What the exercise asks: The answer is to be the lines of the material from its start through the line containing "miteinander verwechselt. Die", each copied exactly; no pictures.

Data to examine:
========

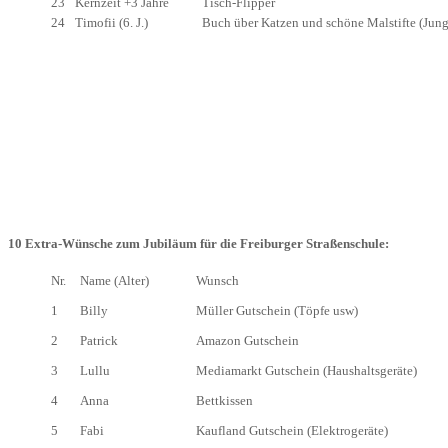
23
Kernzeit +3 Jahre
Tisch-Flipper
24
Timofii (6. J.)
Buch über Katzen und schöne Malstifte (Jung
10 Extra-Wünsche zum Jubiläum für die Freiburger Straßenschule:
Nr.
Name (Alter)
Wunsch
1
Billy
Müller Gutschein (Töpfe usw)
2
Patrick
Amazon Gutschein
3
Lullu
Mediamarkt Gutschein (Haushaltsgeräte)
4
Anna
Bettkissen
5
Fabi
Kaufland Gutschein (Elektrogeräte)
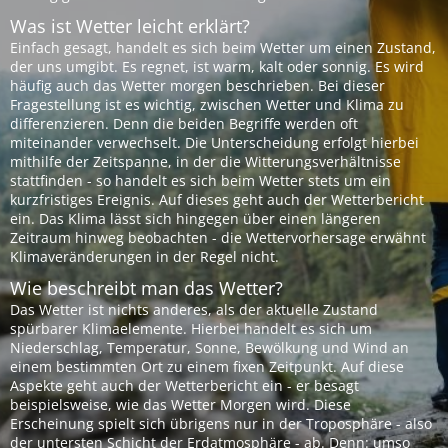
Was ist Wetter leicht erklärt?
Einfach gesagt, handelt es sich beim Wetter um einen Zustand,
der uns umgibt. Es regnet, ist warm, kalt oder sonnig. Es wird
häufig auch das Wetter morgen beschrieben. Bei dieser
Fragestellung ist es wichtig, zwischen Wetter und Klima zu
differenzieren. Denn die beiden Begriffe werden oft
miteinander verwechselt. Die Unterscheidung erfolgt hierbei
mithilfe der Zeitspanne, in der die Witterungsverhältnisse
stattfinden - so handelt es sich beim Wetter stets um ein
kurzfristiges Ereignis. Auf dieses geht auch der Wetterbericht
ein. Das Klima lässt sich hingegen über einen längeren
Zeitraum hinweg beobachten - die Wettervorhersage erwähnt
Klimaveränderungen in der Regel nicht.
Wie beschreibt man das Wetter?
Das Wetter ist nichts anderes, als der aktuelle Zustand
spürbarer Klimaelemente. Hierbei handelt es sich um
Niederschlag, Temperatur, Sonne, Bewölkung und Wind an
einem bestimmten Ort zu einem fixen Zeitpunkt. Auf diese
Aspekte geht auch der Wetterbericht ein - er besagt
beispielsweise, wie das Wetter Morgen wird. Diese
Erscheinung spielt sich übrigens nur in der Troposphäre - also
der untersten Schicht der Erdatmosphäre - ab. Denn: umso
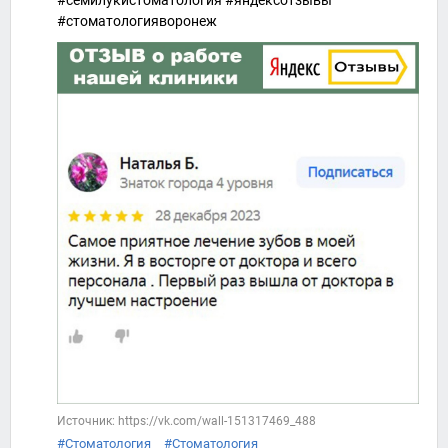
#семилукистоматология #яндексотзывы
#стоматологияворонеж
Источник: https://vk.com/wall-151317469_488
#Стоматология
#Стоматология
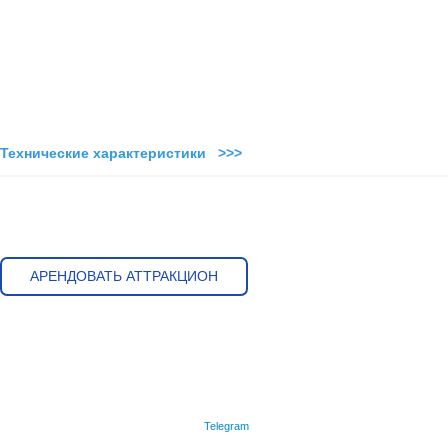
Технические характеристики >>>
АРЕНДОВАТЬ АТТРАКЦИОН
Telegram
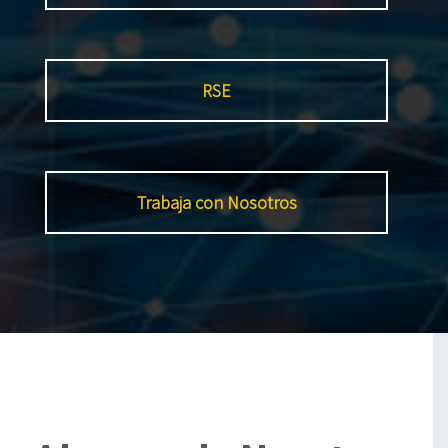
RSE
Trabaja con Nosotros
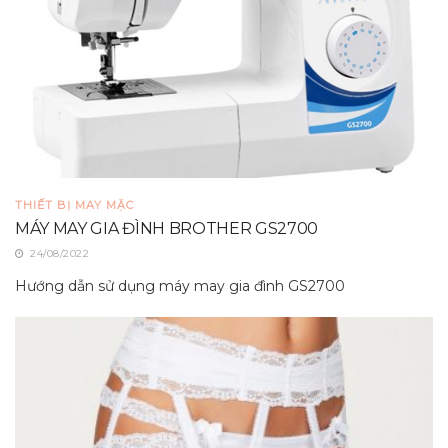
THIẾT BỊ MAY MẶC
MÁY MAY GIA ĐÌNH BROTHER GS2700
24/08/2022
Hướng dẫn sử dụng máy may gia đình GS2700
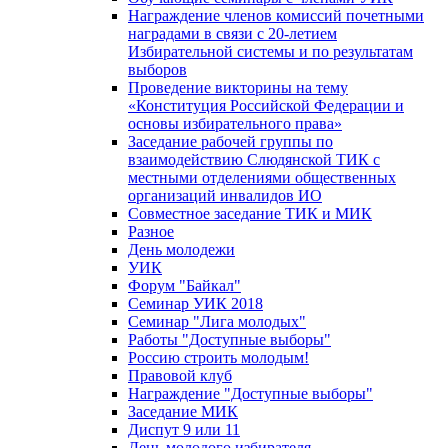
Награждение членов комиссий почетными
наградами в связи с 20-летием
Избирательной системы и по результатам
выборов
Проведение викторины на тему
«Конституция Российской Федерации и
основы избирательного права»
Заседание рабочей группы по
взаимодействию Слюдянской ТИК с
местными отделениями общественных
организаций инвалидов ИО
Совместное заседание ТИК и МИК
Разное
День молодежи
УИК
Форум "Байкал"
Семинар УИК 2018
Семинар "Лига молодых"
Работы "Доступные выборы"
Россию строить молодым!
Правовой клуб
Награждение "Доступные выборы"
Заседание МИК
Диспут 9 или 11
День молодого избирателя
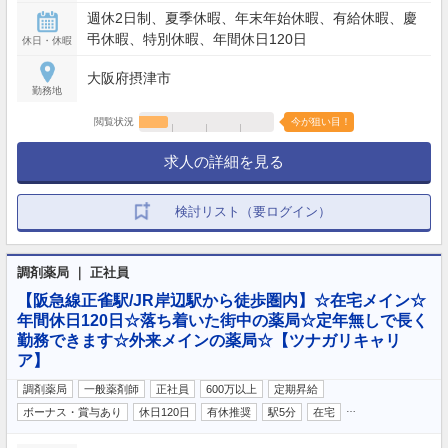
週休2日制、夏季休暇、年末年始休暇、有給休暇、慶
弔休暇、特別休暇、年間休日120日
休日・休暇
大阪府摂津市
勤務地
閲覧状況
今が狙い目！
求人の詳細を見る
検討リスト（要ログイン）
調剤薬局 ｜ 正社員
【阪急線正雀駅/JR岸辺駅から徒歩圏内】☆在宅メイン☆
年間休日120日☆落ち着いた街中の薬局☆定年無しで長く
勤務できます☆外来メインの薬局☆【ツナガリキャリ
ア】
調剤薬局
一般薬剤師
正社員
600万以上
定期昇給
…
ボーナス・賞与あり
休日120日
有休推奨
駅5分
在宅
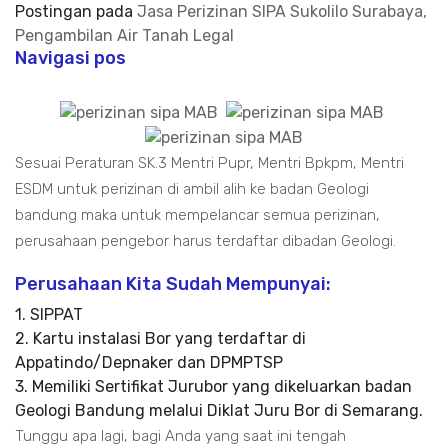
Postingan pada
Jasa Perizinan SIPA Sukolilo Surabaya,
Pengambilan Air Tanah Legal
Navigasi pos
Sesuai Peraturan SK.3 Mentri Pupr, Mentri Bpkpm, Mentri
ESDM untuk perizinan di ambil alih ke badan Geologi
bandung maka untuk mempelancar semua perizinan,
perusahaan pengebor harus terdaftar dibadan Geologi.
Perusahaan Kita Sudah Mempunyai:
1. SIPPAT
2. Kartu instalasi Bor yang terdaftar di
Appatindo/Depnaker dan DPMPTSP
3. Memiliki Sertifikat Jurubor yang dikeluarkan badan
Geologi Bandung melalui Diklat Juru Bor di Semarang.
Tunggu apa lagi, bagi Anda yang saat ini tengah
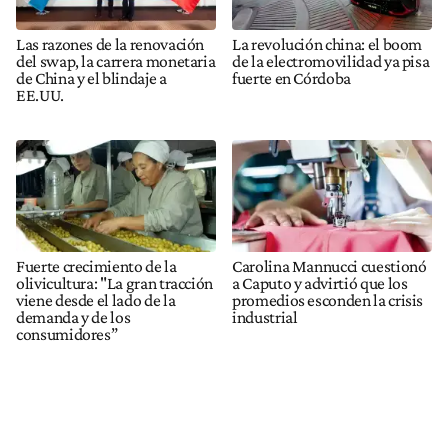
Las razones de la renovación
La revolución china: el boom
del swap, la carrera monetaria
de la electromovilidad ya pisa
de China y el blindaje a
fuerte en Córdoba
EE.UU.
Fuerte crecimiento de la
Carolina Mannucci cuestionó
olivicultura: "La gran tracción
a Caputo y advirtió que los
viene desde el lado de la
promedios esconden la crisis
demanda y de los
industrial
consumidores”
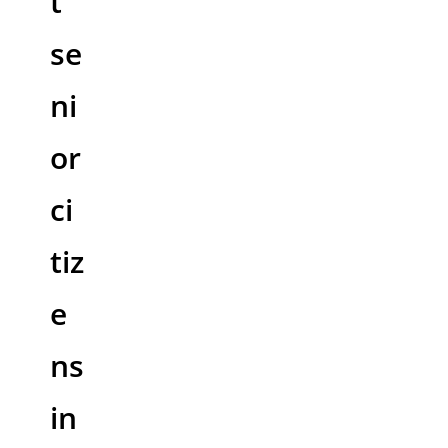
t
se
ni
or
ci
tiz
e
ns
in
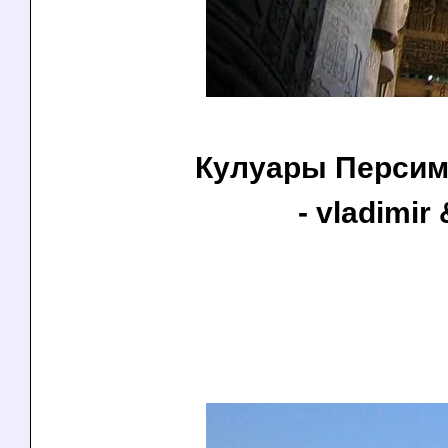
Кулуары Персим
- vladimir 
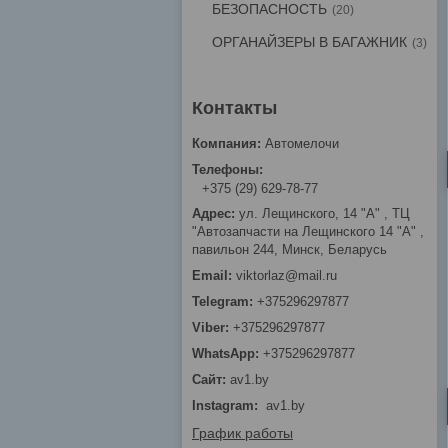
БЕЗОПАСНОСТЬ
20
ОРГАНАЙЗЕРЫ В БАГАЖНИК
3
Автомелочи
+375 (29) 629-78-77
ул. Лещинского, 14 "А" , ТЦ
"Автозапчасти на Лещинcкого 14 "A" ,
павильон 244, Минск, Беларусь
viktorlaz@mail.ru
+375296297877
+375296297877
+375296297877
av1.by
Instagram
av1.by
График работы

========

Exercise result:
23
Kernzeit +3 Jahre
Tisch-Flipper
24
Timofii (6. J.)
Buch über Katzen und schöne Malstifte (Jung
10 Extra-Wünsche zum Jubiläum für die Freiburger Straßenschule:
Nr.
Name (Alter)
Wunsch
1
Billy
Müller Gutschein (Töpfe usw)
2
Patrick
Amazon Gutschein
3
Lullu
Mediamarkt Gutschein (Haushaltsgeräte)
4
Anna
Bettkissen
5
Fabi
Kaufland Gutschein (Elektrogeräte)
Was ist Wetter leicht erklärt?
Einfach gesagt, handelt es sich beim Wetter um einen Zustand,
der uns umgibt. Es regnet, ist warm, kalt oder sonnig. Es wird
häufig auch das Wetter morgen beschrieben. Bei dieser
Fragestellung ist es wichtig, zwischen Wetter und Klima zu
differenzieren. Denn die beiden Begriffe werden oft
miteinander verwechselt. Die Unterscheidung erfolgt hierbei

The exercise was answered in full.